SPENDING: Defence spending is set to structurally rise around the world with the new normal of geopolitical tension and end of the multi-decade peace dividend. The US passed $95 billion of supplemental defence aid for Ukraine, Israel, Taiwan. And the UK committed to take the lead in Europe, by boosting spending to 2.5% of GDP by 2030. Europe spends proportionately less on defence than most but has started a multi-year catch up. Growing spending at three times the rate of the dominant US. This is driving outperformance of its smaller local defence stocks where this extra money goes a disproportionately long way versus lagging US defence giants.
READ ACROSS: More spending does not always equal better defence stock performance. This is one reason the US defence ETF (ITA) has been lagging the S&P 500 in the past year. As 1) it is lumpy, multi-year, and weapons system dependent. 2) Much of the extra outlay can be on non-weapons spending like wages, housing, and pensions. 3) Many contractors are part of bigger defence, space, and aerospace conglomerates. But Europe’s smaller and less diversified defence stocks have been on a tear. Rolls Royce (LON:RR.L) is the top performer in Europe’s Stoxx 600 the past year, with Italy’s Leonardo 3rd (LDO.MI), and German Rheinmetall (RHM.DE) 6th.
CONTEXT: World defence spending has fallen by a proportional 60% since its cold war highs (see chart) and averaged 2.3% of global GDP, or $2.4 trillion, last year.
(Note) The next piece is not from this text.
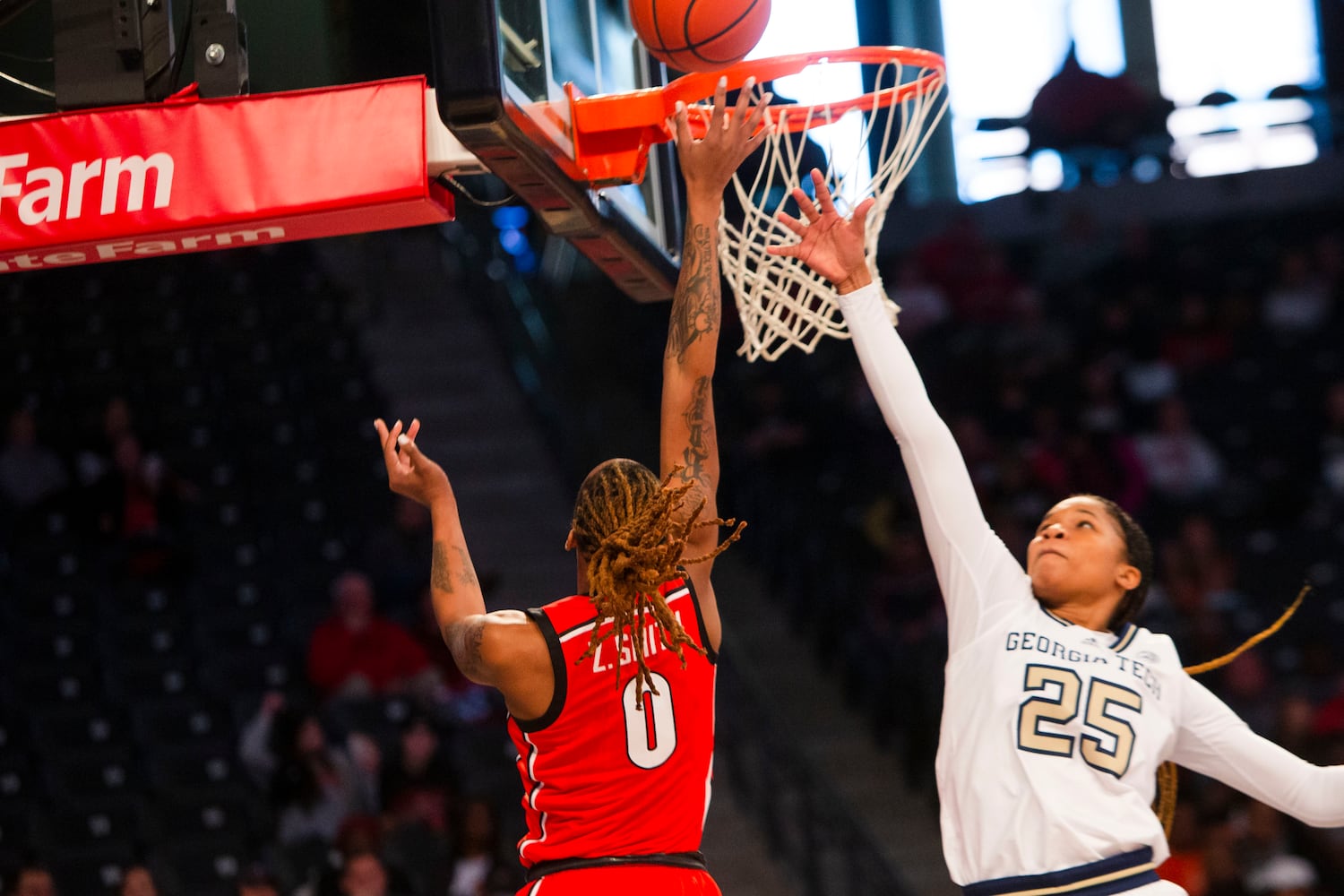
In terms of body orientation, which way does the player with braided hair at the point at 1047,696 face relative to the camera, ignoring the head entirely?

The US is by far the largest defence spender. With its $900 billion budget representing 37% of global spending and three times larger than no.2 China. These top 2 account for over half of total spending. Russia is the 3rd largest global spender, at around $100 billion. The Arab world leads proportional spending at near 5% of GDP. Europe lags, under the oft-spoken minimum target 2.0% of GDP. But has started to catch up and is growing spending at some of the fastest rates globally.